Coté réaction immédiate pour faire face à la vague, il faut une mobilisation générale pour soulager la médecine de ville et les urgences, pour faire les tests partout, etc... cette mobilisation pourrait par exemple s’incarner dans la réquisition des spécialités non essentielles (chirurgie plastique et plein d’autres). Ces gens ont fait médecine. Ils ne peuvent peut être pas traiter un patient en réa, mais ils peuvent sûrement aider aux étapes antérieures de la maladie. Il faut réquisitionner les personnels et infrastructures privées, et pourquoi pas solliciter l’aide des pays qui ont déjà vaincu la maladie. Les personnels de santé eux mêmes ont probablement des idées sur la manière de leur apporter des moyens. La aussi il ne faut pas ergoter !
Nos lits de réa, qui devaient passer à 15000 avec des respirateurs made in France qui ne sont finalement jamais arrivés, doivent effectivement être augmentés. 50 lits en moyenne par département c'est un scandale.
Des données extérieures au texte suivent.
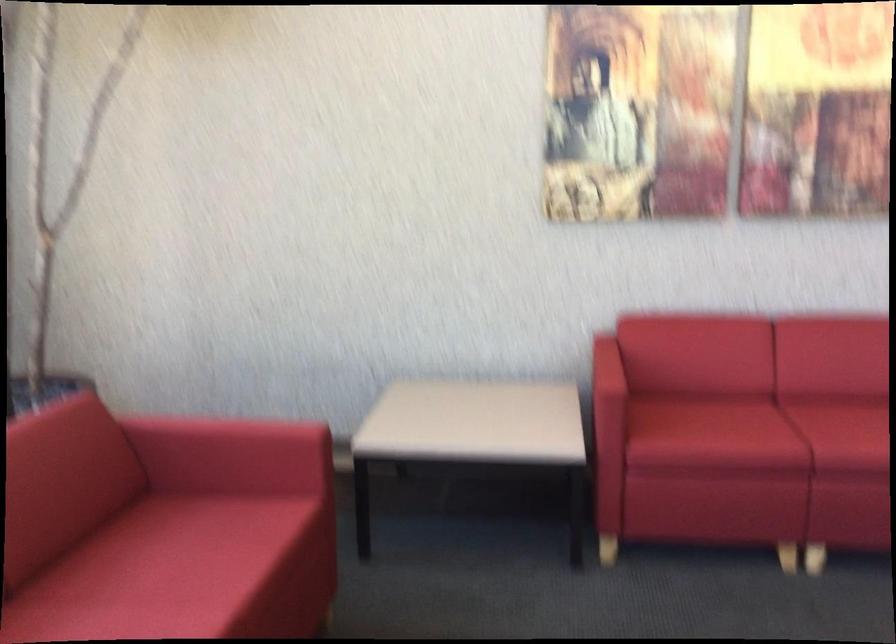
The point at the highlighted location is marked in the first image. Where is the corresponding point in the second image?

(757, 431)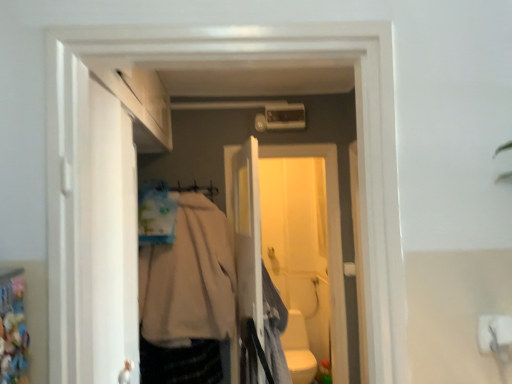
Describe the element at coordinates (90, 226) in the screenshot. I see `white matte door at left` at that location.

What do you see at coordinates (274, 329) in the screenshot?
I see `light gray fabric at center, marked as the 1th clothing in a right-to-left arrangement` at bounding box center [274, 329].

In order to face light gray fabric at center, marked as the 1th clothing in a right-to-left arrangement, should I rotate leftwards or rightwards?

Rotate right and turn 3.468 degrees.

This screenshot has height=384, width=512. What do you see at coordinates (247, 256) in the screenshot?
I see `white plastic screen door at center, which ranks as the second screen door in back-to-front order` at bounding box center [247, 256].

Find the location of `white plastic screen door at center, the first screen door viewed from the back`. white plastic screen door at center, the first screen door viewed from the back is located at coordinates (328, 237).

This screenshot has height=384, width=512. What do you see at coordinates (187, 297) in the screenshot?
I see `beige fabric coat at center, the second clothing in the right-to-left sequence` at bounding box center [187, 297].

This screenshot has width=512, height=384. Describe the element at coordinates (197, 189) in the screenshot. I see `beige fabric hanger at center` at that location.

Image resolution: width=512 pixels, height=384 pixels. Identify the location of white matte door at left. (90, 226).

Would you say white plastic screen door at center, which is counted as the first screen door, starting from the front, is to the left or to the right of beige fabric coat at center, the second clothing in the right-to-left sequence, in the picture?

From the image, it's evident that white plastic screen door at center, which is counted as the first screen door, starting from the front, is to the right of beige fabric coat at center, the second clothing in the right-to-left sequence.

You are a GUI agent. You are given a task and a screenshot of the screen. Output one action in this format:
    pyautogui.click(x=<x>, y=<y>)
    Task: Click on the clothing on the left side of white plastic screen door at center, which is counted as the first screen door, starting from the front
    The image size is (512, 384).
    Given the screenshot: What is the action you would take?
    pyautogui.click(x=187, y=297)

How distant is white plastic screen door at center, which ranks as the second screen door in back-to-front order, from beige fabric coat at center, the second clothing in the right-to-left sequence?

The distance of white plastic screen door at center, which ranks as the second screen door in back-to-front order, from beige fabric coat at center, the second clothing in the right-to-left sequence, is 32.40 centimeters.

In the scene shown: Is white glossy toilet bowl at lower center facing towards white matte door at left?

Yes, white glossy toilet bowl at lower center is facing white matte door at left.

Considering their positions, is white glossy toilet bowl at lower center located in front of or behind white matte door at left?

Visually, white glossy toilet bowl at lower center is located behind white matte door at left.

Does white glossy toilet bowl at lower center appear on the right side of white matte door at left?

Yes, white glossy toilet bowl at lower center is to the right of white matte door at left.

Locate an element on the screen. door lying in front of the white glossy toilet bowl at lower center is located at coordinates (90, 226).

Is the depth of white matte door at left greater than that of white glossy toilet bowl at lower center?

No, it is not.

Based on the photo, can you confirm if white matte door at left is bigger than white glossy toilet bowl at lower center?

Indeed, white matte door at left has a larger size compared to white glossy toilet bowl at lower center.

In the scene shown: Are white matte door at left and white glossy toilet bowl at lower center making contact?

Answer: They are not placed beside each other.

Considering their positions, is white plastic screen door at center, which ranks as the second screen door in back-to-front order, located in front of or behind white glossy toilet bowl at lower center?

Clearly, white plastic screen door at center, which ranks as the second screen door in back-to-front order, is in front of white glossy toilet bowl at lower center.

How different are the orientations of white plastic screen door at center, which is counted as the first screen door, starting from the front, and white glossy toilet bowl at lower center in degrees?

105 degrees.

Between white plastic screen door at center, which ranks as the second screen door in back-to-front order, and white glossy toilet bowl at lower center, which one has more height?

Standing taller between the two is white plastic screen door at center, which ranks as the second screen door in back-to-front order.

From the image's perspective, which one is positioned lower, white plastic screen door at center, which ranks as the second screen door in back-to-front order, or white glossy toilet bowl at lower center?

white glossy toilet bowl at lower center appears lower in the image.

Consider the image. Is beige fabric coat at center, acting as the first clothing starting from the left, oriented towards beige fabric hanger at center?

No, beige fabric coat at center, acting as the first clothing starting from the left, does not turn towards beige fabric hanger at center.

Does beige fabric coat at center, the second clothing in the right-to-left sequence, appear on the right side of beige fabric hanger at center?

Yes.

Is beige fabric coat at center, the second clothing in the right-to-left sequence, far away from beige fabric hanger at center?

No, beige fabric coat at center, the second clothing in the right-to-left sequence, is in close proximity to beige fabric hanger at center.

Could you tell me if beige fabric hanger at center is turned towards white matte door at left?

Yes, beige fabric hanger at center is oriented towards white matte door at left.

Considering the relative sizes of beige fabric hanger at center and white matte door at left in the image provided, is beige fabric hanger at center wider than white matte door at left?

No, beige fabric hanger at center is not wider than white matte door at left.

From a real-world perspective, which is physically below, beige fabric hanger at center or white matte door at left?

white matte door at left is physically lower.

Is point (303, 355) positioned behind point (269, 302)?

Yes.

Is white glossy toilet bowl at lower center turned away from light gray fabric at center, marked as the 1th clothing in a right-to-left arrangement?

white glossy toilet bowl at lower center does not have its back to light gray fabric at center, marked as the 1th clothing in a right-to-left arrangement.

Can you tell me how much white glossy toilet bowl at lower center and light gray fabric at center, which is the 2th clothing in left-to-right order, differ in facing direction?

There is a 15-degree angle between the facing directions of white glossy toilet bowl at lower center and light gray fabric at center, which is the 2th clothing in left-to-right order.

Locate an element on the screen. toilet bowl below the light gray fabric at center, marked as the 1th clothing in a right-to-left arrangement (from a real-world perspective) is located at coordinates (298, 349).

At what (x,y) coordinates should I click in order to perform the action: click on the 2nd screen door positioned above the beige fabric coat at center, acting as the first clothing starting from the left (from the image's perspective). Please return your answer as a coordinate pair (x, y). Looking at the image, I should click on (247, 256).

In order to click on toilet bowl below the white matte door at left (from the image's perspective) in this screenshot , I will do `click(298, 349)`.

From the image, which object appears to be nearer to white plastic screen door at center, acting as the 2th screen door starting from the front, light gray fabric at center, marked as the 1th clothing in a right-to-left arrangement, or beige fabric coat at center, acting as the first clothing starting from the left?

The object closer to white plastic screen door at center, acting as the 2th screen door starting from the front, is beige fabric coat at center, acting as the first clothing starting from the left.

Based on their spatial positions, is white glossy toilet bowl at lower center or white plastic screen door at center, which ranks as the second screen door in back-to-front order, further from white plastic screen door at center, the first screen door viewed from the back?

Based on the image, white glossy toilet bowl at lower center appears to be further to white plastic screen door at center, the first screen door viewed from the back.

Estimate the real-world distances between objects in this image. Which object is closer to white glossy toilet bowl at lower center, beige fabric hanger at center or beige fabric coat at center, the second clothing in the right-to-left sequence?

beige fabric coat at center, the second clothing in the right-to-left sequence, is closer to white glossy toilet bowl at lower center.

Looking at the image, which one is located closer to beige fabric coat at center, the second clothing in the right-to-left sequence, white plastic screen door at center, which is counted as the first screen door, starting from the front, or light gray fabric at center, marked as the 1th clothing in a right-to-left arrangement?

Based on the image, white plastic screen door at center, which is counted as the first screen door, starting from the front, appears to be nearer to beige fabric coat at center, the second clothing in the right-to-left sequence.

From the image, which object appears to be nearer to beige fabric coat at center, the second clothing in the right-to-left sequence, light gray fabric at center, marked as the 1th clothing in a right-to-left arrangement, or white plastic screen door at center, which is counted as the first screen door, starting from the front?

white plastic screen door at center, which is counted as the first screen door, starting from the front.

Based on their spatial positions, is white glossy toilet bowl at lower center or beige fabric hanger at center further from white plastic screen door at center, which ranks as the second screen door in back-to-front order?

Among the two, white glossy toilet bowl at lower center is located further to white plastic screen door at center, which ranks as the second screen door in back-to-front order.

Which object lies further to the anchor point beige fabric hanger at center, white glossy toilet bowl at lower center or light gray fabric at center, marked as the 1th clothing in a right-to-left arrangement?

white glossy toilet bowl at lower center is positioned further to the anchor beige fabric hanger at center.

Consider the image. Considering their positions, is white glossy toilet bowl at lower center positioned further to beige fabric coat at center, the second clothing in the right-to-left sequence, than white plastic screen door at center, which is counted as the first screen door, starting from the front?

The object further to beige fabric coat at center, the second clothing in the right-to-left sequence, is white glossy toilet bowl at lower center.

Where is `screen door between white matte door at left and beige fabric hanger at center from front to back`? screen door between white matte door at left and beige fabric hanger at center from front to back is located at coordinates (247, 256).

The height and width of the screenshot is (384, 512). Find the location of `clothing between white matte door at left and beige fabric coat at center, acting as the first clothing starting from the left, along the z-axis`. clothing between white matte door at left and beige fabric coat at center, acting as the first clothing starting from the left, along the z-axis is located at coordinates (274, 329).

Find the location of a particular element. This screenshot has width=512, height=384. screen door located between white matte door at left and beige fabric coat at center, the second clothing in the right-to-left sequence, in the depth direction is located at coordinates (247, 256).

The image size is (512, 384). Find the location of `clothing between light gray fabric at center, marked as the 1th clothing in a right-to-left arrangement, and white glossy toilet bowl at lower center in the front-back direction`. clothing between light gray fabric at center, marked as the 1th clothing in a right-to-left arrangement, and white glossy toilet bowl at lower center in the front-back direction is located at coordinates (187, 297).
Lancer une entreprise publique de fabrication de ce genre de matériel ne serait pas du luxe. Et en profiter pour rouvrir quelques hôpitaux fermés récemment pourrait aussi être utile, notamment pour ne pas reporter trop d’opérations et de traitement des autres maladies graves. Si les chinois arrivent à construire un hôpital de campagne en 15 jours, nous devrions pouvoir rafraîchir et re équiper un bâtiment assez rapidement (Hôtel-Dieu à Paris et à Lyon, Val de Grâce...). Peu importe qu’ils aient été cède pour des opérations immobilières. Si on peut mettre entre parenthèse le code du travail, pourquoi ne le pourrait on pas avec le code du commerce ? On reprend ce qui n’aurait jamais dû être vendu, dans l’intérêt supérieur de la Nation !
 
Alors bien sûr tout cela coûte beaucoup d’argent. Donc dans les mesures d’urgence, il faut aussi trouver de quoi assumer. A situation exceptionnelle (nous sommes en guerre ou pas ?), mesure exceptionnelle : les sociétés du CAC40 prévoient 30 milliards de dividendes à leurs actionnaires cette années, taxons cela à hauteur de 50, 70, ou 100%, en fonction de ce qui est nécessaire.
 
Si l’on élargit à toutes les sociétés cotées de France, on peut imaginer qu’au moins 80 à 100 milliards sont mobilisables. Et si l’on rajoute les grandes fortunes, les très hauts revenus, la rémunération des propriétaires d’entreprises non cotées, on voit qu’il n’y a pas trop de problème.
Si Chypre a pu prélever 60% de l’épargne de ses citoyens au delà de 100000€ pour faire face à une petite crise financière, nous pouvons faire pareil sur les grosses fortunes pour affronter la pire pandémie de notre siècle. Et si nous voulions être encore plus efficaces, on ne se contenterait pas de taxer, on reverserait la somme sous forme de salaire exceptionnel aux salariés, l’État en récupèrerait au moins 20% sous forme de fiscalité, les collectivités locales en profiteraient aussi, et la sécu - grâce aux cotisations sociales - en récupèrerait 30%, et ça doperait un peu la consommation pour relancer les spectacles, les librairies, les restau, etc...
Le dernier point c’est la mise en œuvre.
2 étapes : dès maintenant, trouver des formes de lutte sociales pour exiger des mesures concrètes de son entreprise, d’ une autorité de santé, d’un préfet... la CGT peut y contribuer alors syndiquez vous, organisez vous, battons nous !
Et en 2022 on vire ces incompétents et on se mobilise massivement pour porter au pouvoir des gens qui mettront réellement des solutions en place !
Voilà, j’écris tout parce que ça fait du bien de formaliser ses idées pour les soumettre au débat. Je n’en peut plus des commentaires permanents sur les chaînes d’info et de la répétition stupide des éléments de langage du gouvernement dans la plupart des médias. Oui on peut faire autrement que l’enchaînement d’imbécilités qu’ils nous imposent !!